*** DATA SHOWN ***

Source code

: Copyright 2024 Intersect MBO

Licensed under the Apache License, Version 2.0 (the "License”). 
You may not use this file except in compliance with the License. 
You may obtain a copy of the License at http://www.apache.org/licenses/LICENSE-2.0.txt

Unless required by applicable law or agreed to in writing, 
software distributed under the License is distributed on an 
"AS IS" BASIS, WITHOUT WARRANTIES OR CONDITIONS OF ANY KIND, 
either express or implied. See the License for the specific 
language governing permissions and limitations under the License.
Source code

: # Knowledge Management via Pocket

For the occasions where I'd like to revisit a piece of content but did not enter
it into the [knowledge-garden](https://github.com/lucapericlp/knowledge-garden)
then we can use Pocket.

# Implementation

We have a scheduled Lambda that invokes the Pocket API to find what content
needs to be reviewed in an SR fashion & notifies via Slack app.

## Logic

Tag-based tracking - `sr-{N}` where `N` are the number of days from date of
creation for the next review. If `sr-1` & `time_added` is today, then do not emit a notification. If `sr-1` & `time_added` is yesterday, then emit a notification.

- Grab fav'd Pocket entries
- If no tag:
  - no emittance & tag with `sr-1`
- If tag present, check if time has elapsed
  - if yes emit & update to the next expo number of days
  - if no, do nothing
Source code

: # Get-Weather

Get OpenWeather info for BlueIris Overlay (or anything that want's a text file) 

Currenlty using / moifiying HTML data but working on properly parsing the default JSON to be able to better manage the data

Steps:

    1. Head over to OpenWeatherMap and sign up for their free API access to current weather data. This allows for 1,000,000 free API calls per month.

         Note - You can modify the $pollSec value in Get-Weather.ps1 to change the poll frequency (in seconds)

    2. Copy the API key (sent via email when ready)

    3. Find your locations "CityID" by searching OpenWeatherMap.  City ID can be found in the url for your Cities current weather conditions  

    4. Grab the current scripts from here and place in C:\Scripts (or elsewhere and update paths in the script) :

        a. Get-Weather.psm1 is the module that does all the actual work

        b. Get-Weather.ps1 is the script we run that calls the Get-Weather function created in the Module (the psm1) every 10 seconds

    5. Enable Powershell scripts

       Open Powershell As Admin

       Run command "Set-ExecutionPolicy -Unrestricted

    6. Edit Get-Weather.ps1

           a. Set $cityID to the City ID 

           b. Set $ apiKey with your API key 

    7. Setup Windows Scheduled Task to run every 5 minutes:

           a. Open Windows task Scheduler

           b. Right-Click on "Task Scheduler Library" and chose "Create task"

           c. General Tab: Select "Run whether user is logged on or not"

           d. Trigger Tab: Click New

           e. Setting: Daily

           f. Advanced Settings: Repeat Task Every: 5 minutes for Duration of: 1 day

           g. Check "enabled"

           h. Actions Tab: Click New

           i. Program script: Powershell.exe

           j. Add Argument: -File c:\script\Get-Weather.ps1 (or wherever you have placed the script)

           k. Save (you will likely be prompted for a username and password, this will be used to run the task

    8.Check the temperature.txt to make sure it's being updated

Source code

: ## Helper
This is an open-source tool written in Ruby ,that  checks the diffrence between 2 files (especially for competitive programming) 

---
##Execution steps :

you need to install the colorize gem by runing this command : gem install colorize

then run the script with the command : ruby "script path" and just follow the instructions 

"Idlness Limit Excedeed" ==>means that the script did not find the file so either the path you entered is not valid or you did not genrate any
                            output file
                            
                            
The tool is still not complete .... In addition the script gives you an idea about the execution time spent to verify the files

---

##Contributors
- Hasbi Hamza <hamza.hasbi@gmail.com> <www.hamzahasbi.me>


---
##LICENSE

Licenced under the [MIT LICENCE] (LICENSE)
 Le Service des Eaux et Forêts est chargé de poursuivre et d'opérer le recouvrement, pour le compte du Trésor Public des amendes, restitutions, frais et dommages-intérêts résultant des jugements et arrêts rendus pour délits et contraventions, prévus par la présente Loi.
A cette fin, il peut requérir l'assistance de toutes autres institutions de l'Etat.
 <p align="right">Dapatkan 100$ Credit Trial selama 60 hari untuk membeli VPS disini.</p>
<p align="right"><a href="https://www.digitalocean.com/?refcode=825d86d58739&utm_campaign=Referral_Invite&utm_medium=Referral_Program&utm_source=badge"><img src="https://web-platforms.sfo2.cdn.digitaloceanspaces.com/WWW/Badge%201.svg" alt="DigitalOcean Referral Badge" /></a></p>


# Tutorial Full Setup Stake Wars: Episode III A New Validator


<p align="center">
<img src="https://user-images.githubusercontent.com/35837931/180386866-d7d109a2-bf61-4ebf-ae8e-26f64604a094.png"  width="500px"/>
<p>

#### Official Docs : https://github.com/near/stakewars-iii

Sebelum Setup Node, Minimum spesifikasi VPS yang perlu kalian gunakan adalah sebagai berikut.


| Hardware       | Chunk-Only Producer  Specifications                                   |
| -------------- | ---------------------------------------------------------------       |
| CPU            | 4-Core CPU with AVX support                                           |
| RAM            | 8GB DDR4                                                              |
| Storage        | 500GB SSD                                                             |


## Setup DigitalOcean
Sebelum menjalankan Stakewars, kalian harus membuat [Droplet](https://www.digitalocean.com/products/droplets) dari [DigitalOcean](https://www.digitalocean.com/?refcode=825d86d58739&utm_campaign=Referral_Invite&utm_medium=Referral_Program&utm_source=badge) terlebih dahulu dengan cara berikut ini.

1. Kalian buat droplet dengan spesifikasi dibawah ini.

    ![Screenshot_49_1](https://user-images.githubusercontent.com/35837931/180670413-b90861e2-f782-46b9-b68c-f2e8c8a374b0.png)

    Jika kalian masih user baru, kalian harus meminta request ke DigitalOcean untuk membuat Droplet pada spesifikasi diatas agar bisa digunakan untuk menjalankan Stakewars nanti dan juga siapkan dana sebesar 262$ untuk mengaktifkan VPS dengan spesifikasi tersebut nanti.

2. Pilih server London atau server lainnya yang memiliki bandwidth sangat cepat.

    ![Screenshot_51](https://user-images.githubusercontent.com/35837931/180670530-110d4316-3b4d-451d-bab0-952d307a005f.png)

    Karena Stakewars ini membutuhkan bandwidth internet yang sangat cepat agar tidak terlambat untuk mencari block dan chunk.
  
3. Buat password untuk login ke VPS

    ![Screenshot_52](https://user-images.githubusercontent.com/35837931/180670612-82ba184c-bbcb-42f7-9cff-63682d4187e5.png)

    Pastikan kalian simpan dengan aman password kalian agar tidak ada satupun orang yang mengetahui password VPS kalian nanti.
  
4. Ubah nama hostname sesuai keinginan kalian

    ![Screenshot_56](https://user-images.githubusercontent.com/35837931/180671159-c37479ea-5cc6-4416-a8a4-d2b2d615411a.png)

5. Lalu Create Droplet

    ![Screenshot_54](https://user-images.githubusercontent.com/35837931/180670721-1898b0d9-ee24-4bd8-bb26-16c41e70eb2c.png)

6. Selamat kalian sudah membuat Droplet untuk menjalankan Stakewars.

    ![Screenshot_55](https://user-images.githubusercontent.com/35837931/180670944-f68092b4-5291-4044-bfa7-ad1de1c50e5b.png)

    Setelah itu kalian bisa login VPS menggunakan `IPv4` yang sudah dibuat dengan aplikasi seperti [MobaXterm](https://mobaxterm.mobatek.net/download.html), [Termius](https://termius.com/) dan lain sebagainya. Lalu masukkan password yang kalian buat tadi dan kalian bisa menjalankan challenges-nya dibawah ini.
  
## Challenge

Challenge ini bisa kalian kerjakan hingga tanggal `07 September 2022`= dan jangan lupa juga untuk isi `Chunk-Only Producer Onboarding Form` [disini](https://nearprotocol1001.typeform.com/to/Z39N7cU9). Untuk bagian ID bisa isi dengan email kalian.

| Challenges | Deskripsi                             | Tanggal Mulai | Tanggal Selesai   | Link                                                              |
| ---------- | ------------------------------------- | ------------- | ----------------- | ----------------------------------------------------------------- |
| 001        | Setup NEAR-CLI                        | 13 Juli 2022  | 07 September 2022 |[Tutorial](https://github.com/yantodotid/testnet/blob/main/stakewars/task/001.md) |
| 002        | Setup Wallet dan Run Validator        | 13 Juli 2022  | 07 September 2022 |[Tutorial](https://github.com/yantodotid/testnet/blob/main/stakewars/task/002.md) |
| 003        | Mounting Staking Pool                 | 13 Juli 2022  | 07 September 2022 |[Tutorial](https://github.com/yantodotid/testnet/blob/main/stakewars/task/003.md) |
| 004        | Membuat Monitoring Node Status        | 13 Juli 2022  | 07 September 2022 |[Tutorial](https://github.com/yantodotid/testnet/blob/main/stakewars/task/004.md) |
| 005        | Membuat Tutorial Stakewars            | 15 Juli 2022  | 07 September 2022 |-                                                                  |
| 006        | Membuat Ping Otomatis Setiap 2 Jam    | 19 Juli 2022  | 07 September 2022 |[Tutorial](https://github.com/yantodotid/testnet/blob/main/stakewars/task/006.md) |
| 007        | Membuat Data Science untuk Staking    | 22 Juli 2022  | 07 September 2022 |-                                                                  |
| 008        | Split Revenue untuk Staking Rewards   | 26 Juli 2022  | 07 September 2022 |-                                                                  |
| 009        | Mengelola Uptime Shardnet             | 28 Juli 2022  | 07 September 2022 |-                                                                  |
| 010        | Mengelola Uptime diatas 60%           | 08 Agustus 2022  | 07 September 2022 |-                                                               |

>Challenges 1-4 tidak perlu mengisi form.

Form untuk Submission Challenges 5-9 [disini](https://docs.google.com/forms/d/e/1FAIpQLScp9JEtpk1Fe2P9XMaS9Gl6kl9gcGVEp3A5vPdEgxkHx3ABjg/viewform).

*** End of DATA SHOWN ***

### REQUIRED WORK
Set down, unchanged, the lines of the material from the line containing "j. Add Argument: -File" up to and including the line containing "output file".

### ANSWER AREA
           j. Add Argument: -File c:\script\Get-Weather.ps1 (or wherever you have placed the script)

           k. Save (you will likely be prompted for a username and password, this will be used to run the task

    8.Check the temperature.txt to make sure it's being updated

Source code

: ## Helper
This is an open-source tool written in Ruby ,that  checks the diffrence between 2 files (especially for competitive programming) 

---
##Execution steps :

you need to install the colorize gem by runing this command : gem install colorize

then run the script with the command : ruby "script path" and just follow the instructions 

"Idlness Limit Excedeed" ==>means that the script did not find the file so either the path you entered is not valid or you did not genrate any
                            output file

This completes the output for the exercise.